* [QUOTED TEXT]

BEGIN

On 4/5/2012 07:59, Marcos Douglas wrote:
On Wed, Apr 4, 2012 at 11:17 PM, waldo kitty<[email protected]>  wrote:
On 4/4/2012 21:18, Marcos Douglas wrote:

On Wed, Apr 4, 2012 at 10:09 PM, Mattias Gaertner wrote:

"make clean all" is the clean way.

It's recommended if I have an error, right?

ummm... noooo... please see the "lazbuild build IDE profiles" thread...

Sorry. I think I still didn't understand what advantages to use
lazbuild instead of IDE>Build

my bad, too... i was uncorrect saying "no" above... yes, "make clean all" is how you start from fresh and build all tools clean... i was trying to say "no" because "make clean" should already be run before "svn up" and so then "make all" is all that should be needed at that point...

advantages?

1. perform all update tasks from command line
2. no need to perform steps manually

at least those two... with what i've been doing, the goal has been to type "updatelaz" at the command line and then return some minutes later to find at least one shiny new lazarus.exe... with the current methods, there's four shiny new exe's with one chosen one being duplicated to the current lazarus.exe you want to run...

END

* [STORED RECORDS]
BEGIN

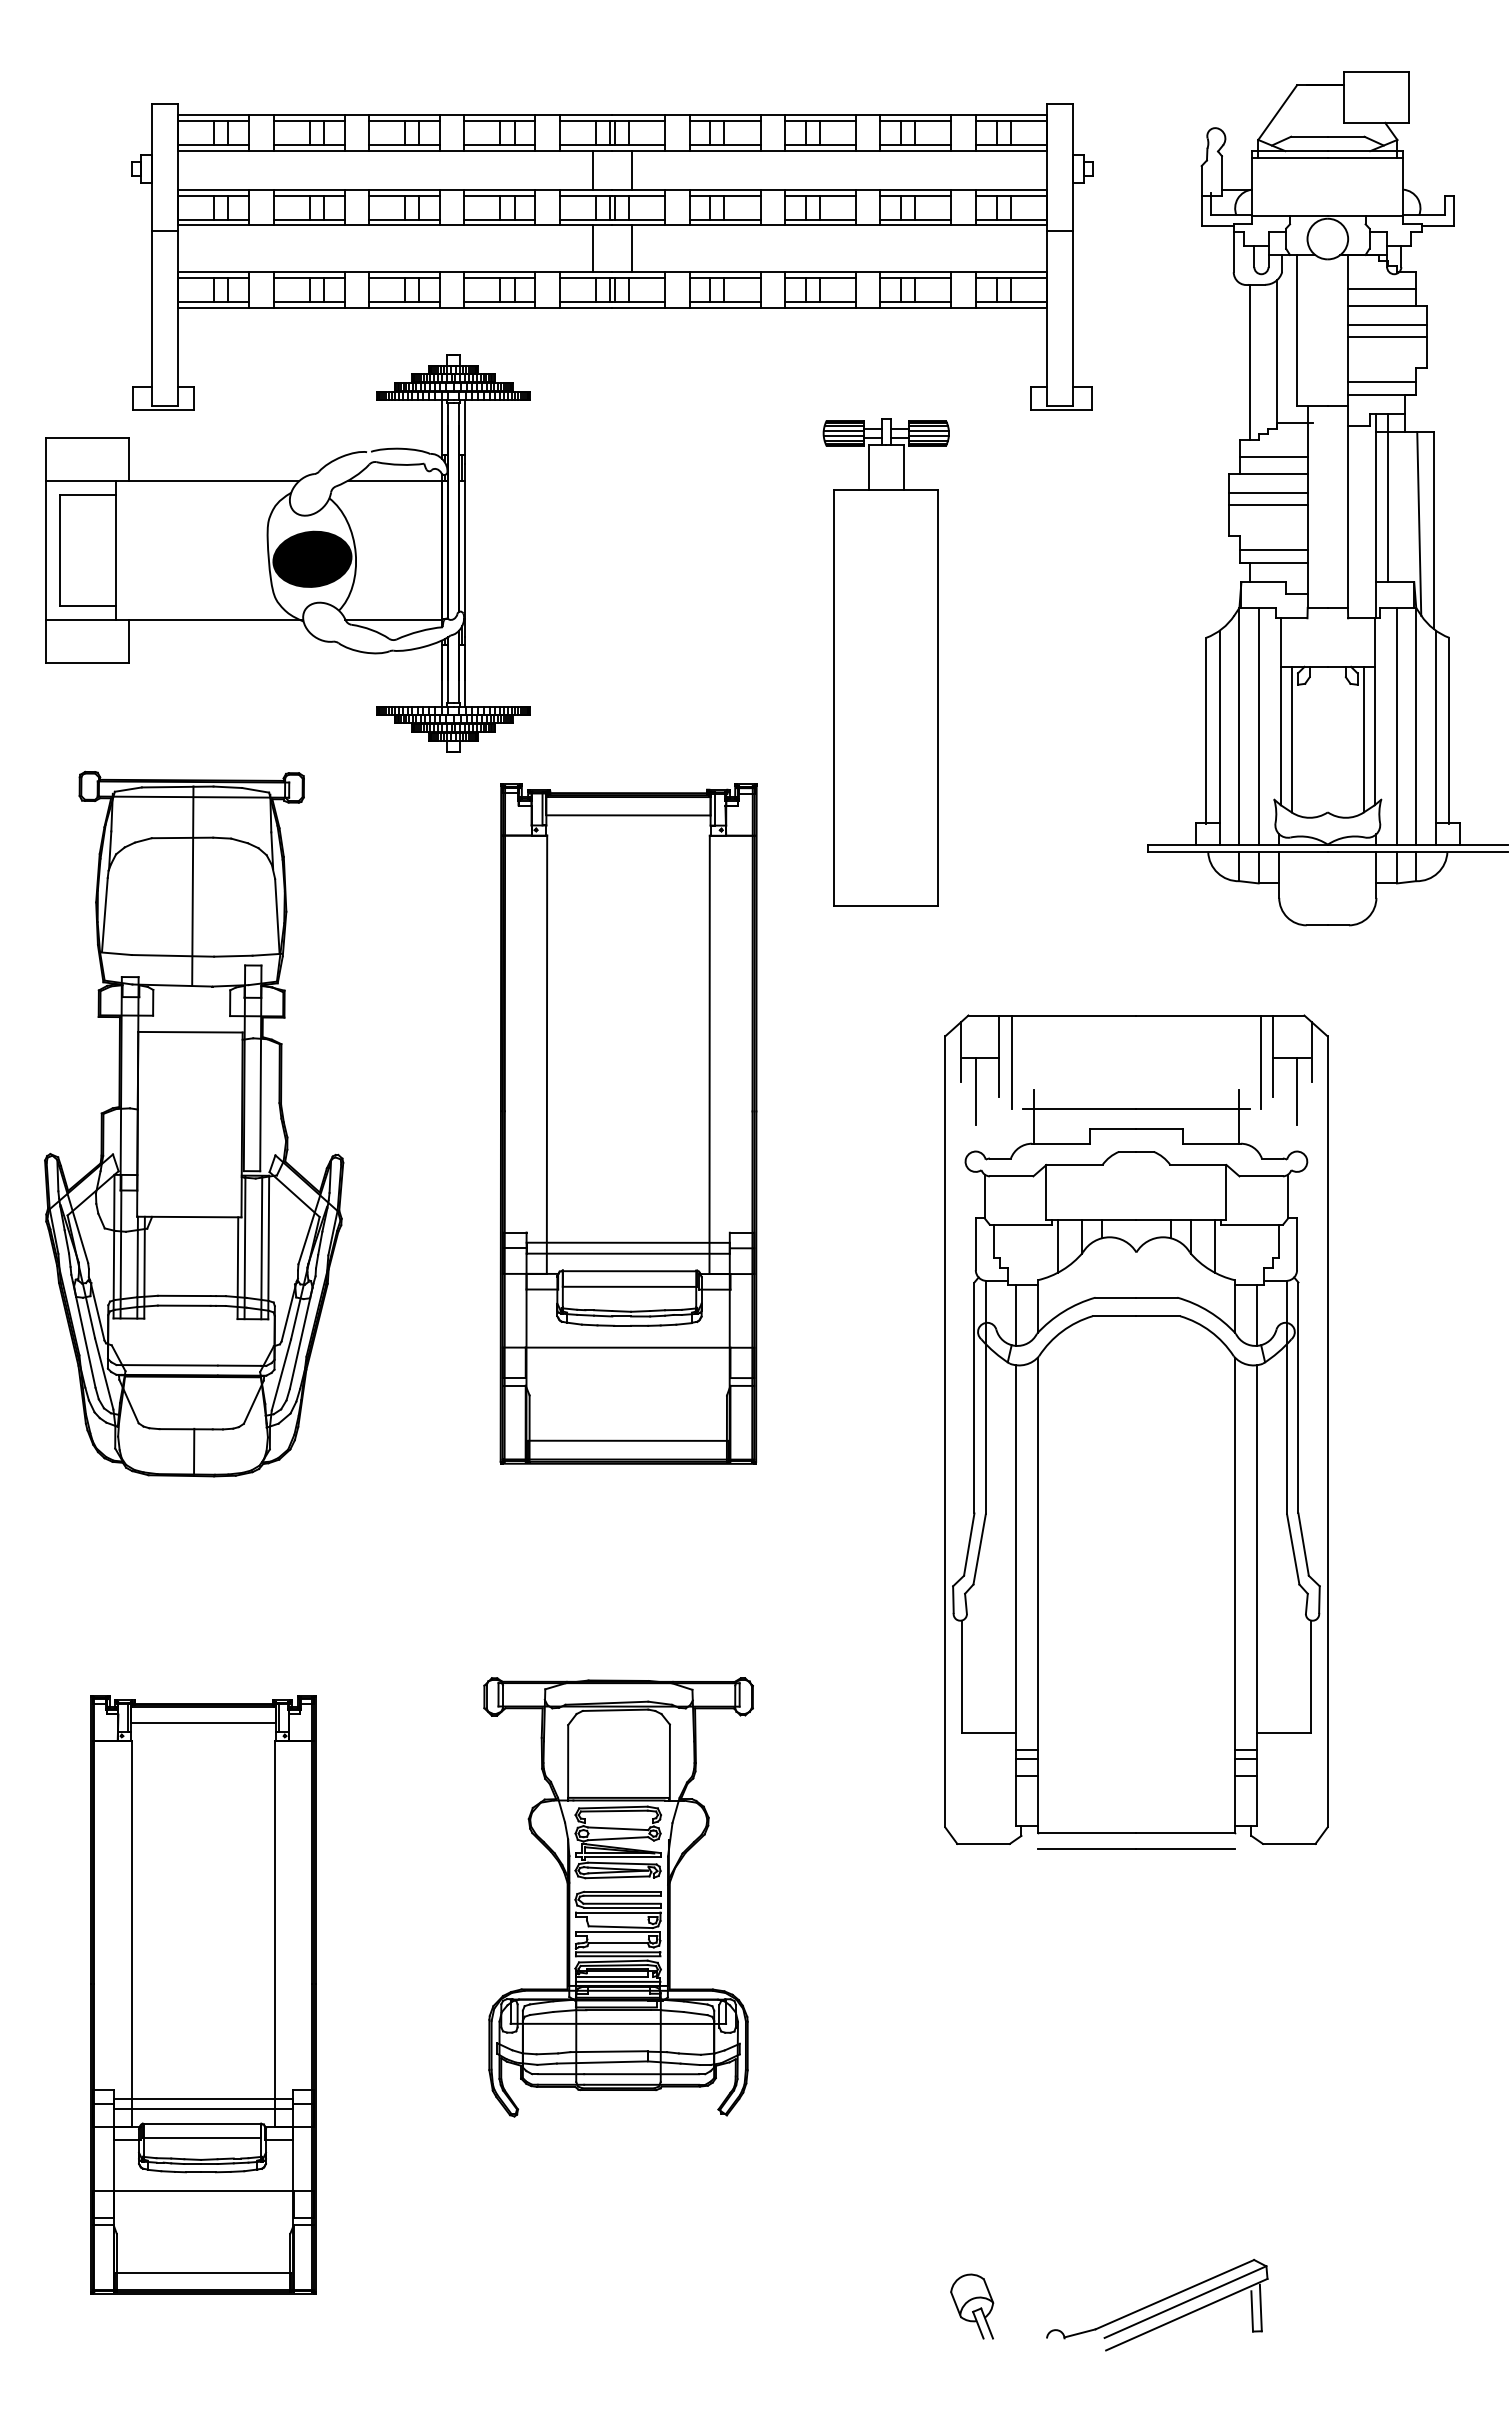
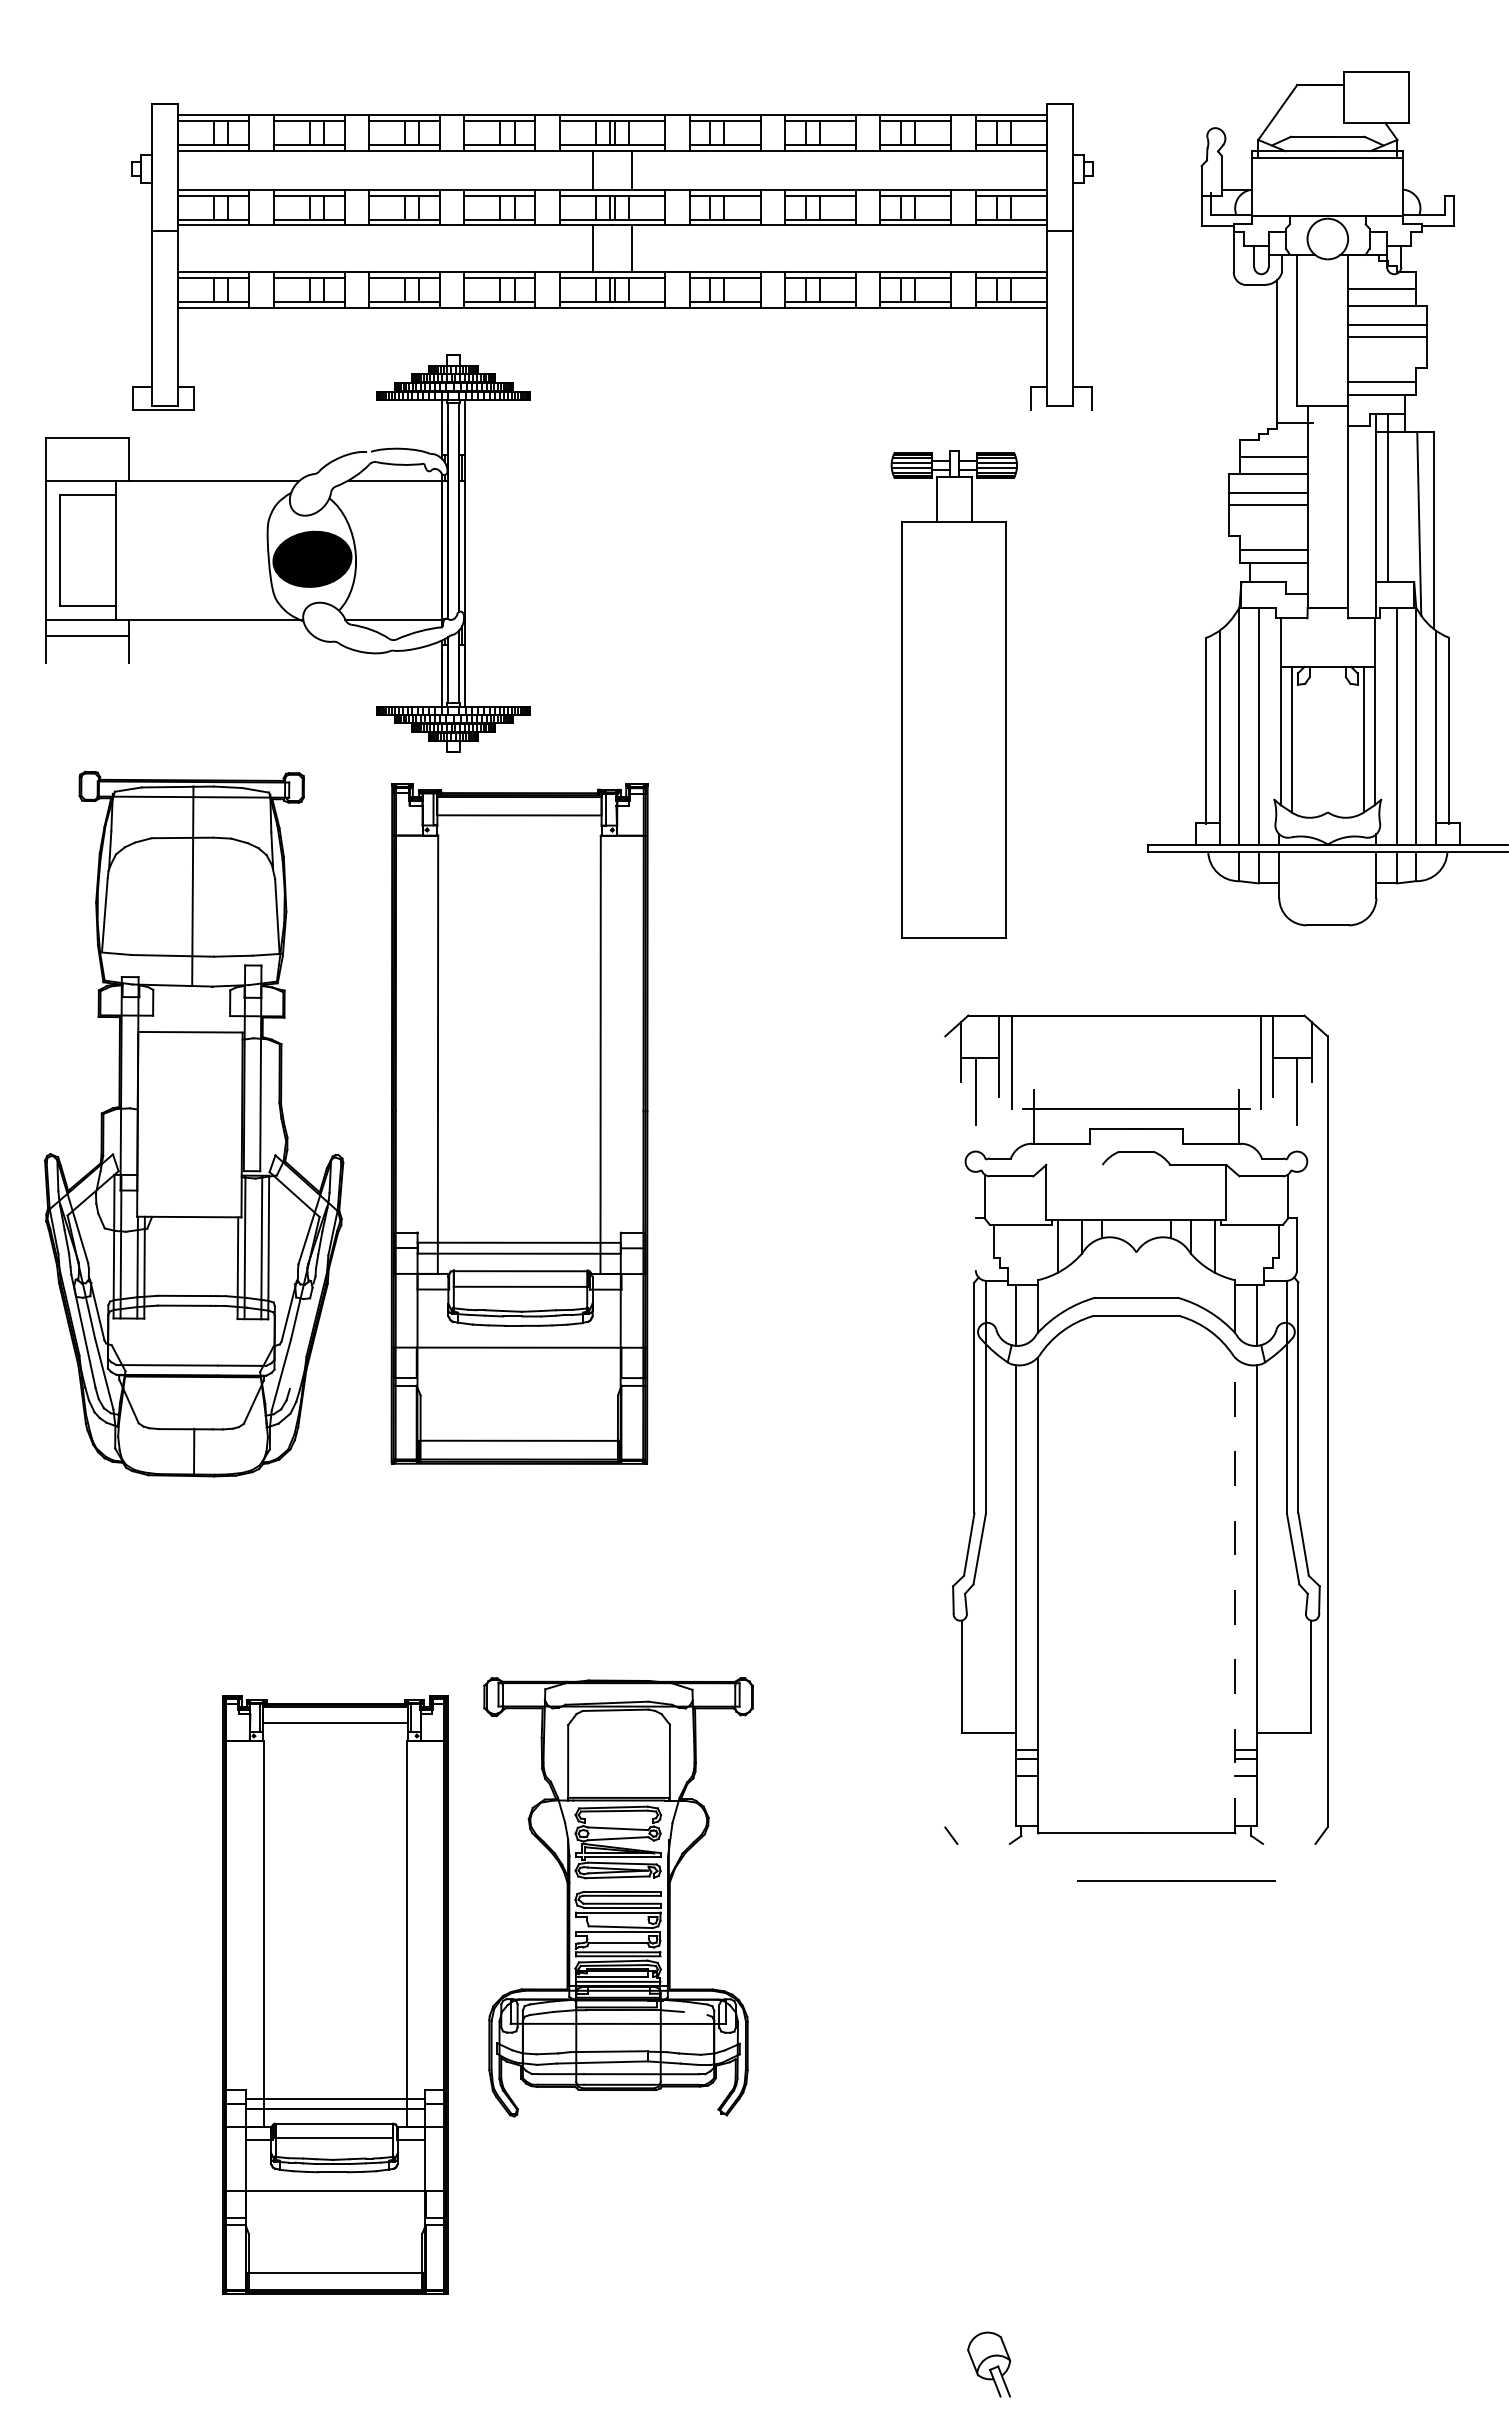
line at (1249, 361): present -> none
line at (1061, 409): present -> none
line at (87, 662) position: (87, 662) -> (87, 635)
part at (885, 662) position: (885, 662) -> (953, 694)
part at (628, 1123) position: (628, 1123) -> (519, 1123)
line at (1074, 1165): present -> none
line at (975, 1244): present -> none
line at (301, 1335): present -> none
line at (945, 1431): present -> none
line at (1235, 1595): solid -> dashed
line at (983, 1843): present -> none
line at (1289, 1843): present -> none
line at (1136, 1848) position: (1136, 1848) -> (1176, 1880)
part at (203, 1994) position: (203, 1994) -> (335, 1994)
line at (695, 2013): present -> none
part at (1157, 2304): present -> none
part at (972, 2306) position: (972, 2306) -> (989, 2364)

END

* [YOUR TASK]
Carry on the mailing-list reply about rebuilding Lazarus from its last sentence.

* [RESULT]
We use "make clean all", get a default IDE and recompile again using
pcp param to restart all configurations, components, etc. But I have
to compile twice. Am I right?

yes, there is that but if "make all" is not used, the one must know and call
all of the necessary make targets without the IDE one to get all the tools
built...

And lazbuild do this, i.e., build ALL tools, sources and IDE (of course)?

i've not dug that deep into the multi-megabyte logs i've been generating but if memory serves, the tools are built with "make all" after "svn up"... i don't think they are built again after that... startlazarus might be but it should not be necessary... a quick peek at my (currently running) process shows that startlazarus is built when the default default lazarus.exe is built which is during "make all"...

In 99,9% of all svn revisions it is enough to rebuild the IDE via the
IDE.

that's what my discussions in the "lazbuild build IDE profiles" thread are
all about... why have to manually go into the IDE to build a new IDE after a
svn update?? i start my "updatelaz" script which cleans the dirs, updates
from svn, and then does the building of the tools and lazarus... now that
things are working better, i can go have a cuppa' joe while everything does
all its churning and burning... on this particular workstation, that's about
30 minutes or so... maybe more... maybe less...

OK, I see at least one advantage to use lazbuild now: I can have ONE
big script that clear, update and compile all sources and tools.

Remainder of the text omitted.